ASSIGNMENT: What the task requires is each entry, restated exactly.

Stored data

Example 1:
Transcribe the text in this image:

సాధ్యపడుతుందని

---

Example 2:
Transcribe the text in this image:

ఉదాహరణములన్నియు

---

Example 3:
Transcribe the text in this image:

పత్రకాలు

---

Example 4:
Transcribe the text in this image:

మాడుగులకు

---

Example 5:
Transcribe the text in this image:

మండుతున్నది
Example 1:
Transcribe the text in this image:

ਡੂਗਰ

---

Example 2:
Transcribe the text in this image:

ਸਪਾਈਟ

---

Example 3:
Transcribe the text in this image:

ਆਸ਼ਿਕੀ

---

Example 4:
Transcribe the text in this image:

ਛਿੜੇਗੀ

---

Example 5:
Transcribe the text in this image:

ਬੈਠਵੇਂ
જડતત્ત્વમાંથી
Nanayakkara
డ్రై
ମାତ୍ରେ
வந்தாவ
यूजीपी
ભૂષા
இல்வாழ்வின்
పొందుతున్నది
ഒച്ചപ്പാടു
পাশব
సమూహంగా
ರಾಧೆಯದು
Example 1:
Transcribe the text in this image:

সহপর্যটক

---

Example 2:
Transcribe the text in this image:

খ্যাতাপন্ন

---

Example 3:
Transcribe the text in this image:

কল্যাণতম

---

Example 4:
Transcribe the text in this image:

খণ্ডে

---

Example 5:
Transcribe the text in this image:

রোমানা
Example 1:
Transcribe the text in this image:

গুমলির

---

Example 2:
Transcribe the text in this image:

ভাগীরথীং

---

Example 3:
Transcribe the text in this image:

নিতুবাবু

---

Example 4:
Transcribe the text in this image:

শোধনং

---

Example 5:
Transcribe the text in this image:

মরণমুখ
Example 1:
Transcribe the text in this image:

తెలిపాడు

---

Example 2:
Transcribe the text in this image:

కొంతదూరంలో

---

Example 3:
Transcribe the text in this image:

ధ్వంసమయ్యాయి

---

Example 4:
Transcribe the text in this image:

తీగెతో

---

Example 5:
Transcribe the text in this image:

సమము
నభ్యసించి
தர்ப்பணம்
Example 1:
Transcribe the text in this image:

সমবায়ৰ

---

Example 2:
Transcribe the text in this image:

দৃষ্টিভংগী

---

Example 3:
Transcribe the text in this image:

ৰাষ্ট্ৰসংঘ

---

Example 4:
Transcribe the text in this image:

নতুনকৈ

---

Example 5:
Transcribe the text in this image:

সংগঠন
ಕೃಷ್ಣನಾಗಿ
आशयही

FINISHED TASK:
Example 1:
Transcribe the text in this image:

సాధ్యపడుతుందని

---

Example 2:
Transcribe the text in this image:

ఉదాహరణములన్నియు

---

Example 3:
Transcribe the text in this image:

పత్రకాలు

---

Example 4:
Transcribe the text in this image:

మాడుగులకు

---

Example 5:
Transcribe the text in this image:

మండుతున్నది
Example 1:
Transcribe the text in this image:

ਡੂਗਰ

---

Example 2:
Transcribe the text in this image:

ਸਪਾਈਟ

---

Example 3:
Transcribe the text in this image:

ਆਸ਼ਿਕੀ

---

Example 4:
Transcribe the text in this image:

ਛਿੜੇਗੀ

---

Example 5:
Transcribe the text in this image:

ਬੈਠਵੇਂ
જડતત્ત્વમાંથી
Nanayakkara
డ్రై
ମାତ୍ରେ
வந்தாவ
यूजीपी
ભૂષા
இல்வாழ்வின்
పొందుతున్నది
ഒച്ചപ്പാടു
পাশব
సమూహంగా
ರಾಧೆಯದು
Example 1:
Transcribe the text in this image:

সহপর্যটক

---

Example 2:
Transcribe the text in this image:

খ্যাতাপন্ন

---

Example 3:
Transcribe the text in this image:

কল্যাণতম

---

Example 4:
Transcribe the text in this image:

খণ্ডে

---

Example 5:
Transcribe the text in this image:

রোমানা
Example 1:
Transcribe the text in this image:

গুমলির

---

Example 2:
Transcribe the text in this image:

ভাগীরথীং

---

Example 3:
Transcribe the text in this image:

নিতুবাবু

---

Example 4:
Transcribe the text in this image:

শোধনং

---

Example 5:
Transcribe the text in this image:

মরণমুখ
Example 1:
Transcribe the text in this image:

తెలిపాడు

---

Example 2:
Transcribe the text in this image:

కొంతదూరంలో

---

Example 3:
Transcribe the text in this image:

ధ్వంసమయ్యాయి

---

Example 4:
Transcribe the text in this image:

తీగెతో

---

Example 5:
Transcribe the text in this image:

సమము
నభ్యసించి
தர்ப்பணம்
Example 1:
Transcribe the text in this image:

সমবায়ৰ

---

Example 2:
Transcribe the text in this image:

দৃষ্টিভংগী

---

Example 3:
Transcribe the text in this image:

ৰাষ্ট্ৰসংঘ

---

Example 4:
Transcribe the text in this image:

নতুনকৈ

---

Example 5:
Transcribe the text in this image:

সংগঠন
ಕೃಷ್ಣನಾಗಿ
आशयही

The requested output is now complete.